Genetic and non-genetic factors able to predict and modify the risk of different types of cancer
Principal Investigator:
Dr Fotios Drenos
Approved Research ID:
44566
Approval date:
November 23rd 2018
Lay summary
In recent years cancer has become the most common cause of death in the UK and many other developed countries. Although we now have a number of options to treat, or at least manage, the disease, the chance of success depends on how early we are able to intervene. Here we want to develop and test approaches based on epidemiology, statistics and machine learning for the early identification of people in high risk of developing different types of cancer. We will do this by identifying changes in the genome and other personal characteristics, such as life style, able to predict if someone is more likely to suffer from different types of cancer. We will then use these information to generate cancer risk calculators that can be used to assign the level of risk for each tested individual for the most common types of cancer.
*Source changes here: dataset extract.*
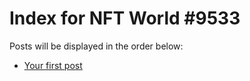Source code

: # Index for NFT World #9533
Posts will be displayed in the order below:

- [Your first post](./001-first.md)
Finally we will test which of the factors we identified will be able to lower the risk of specified types of cancer when modified. The main aims of the work will take three years to complete, though methods development could potentially continue provided that new approaches in machine learning and statistical methodologies will emerge during this period. Our work will aim to identify those in high risk so that we can provide targeted screening for them and start intensive prevention strategies, that might not be suitable or economically viable for the general population, in order to control the identified causal factors.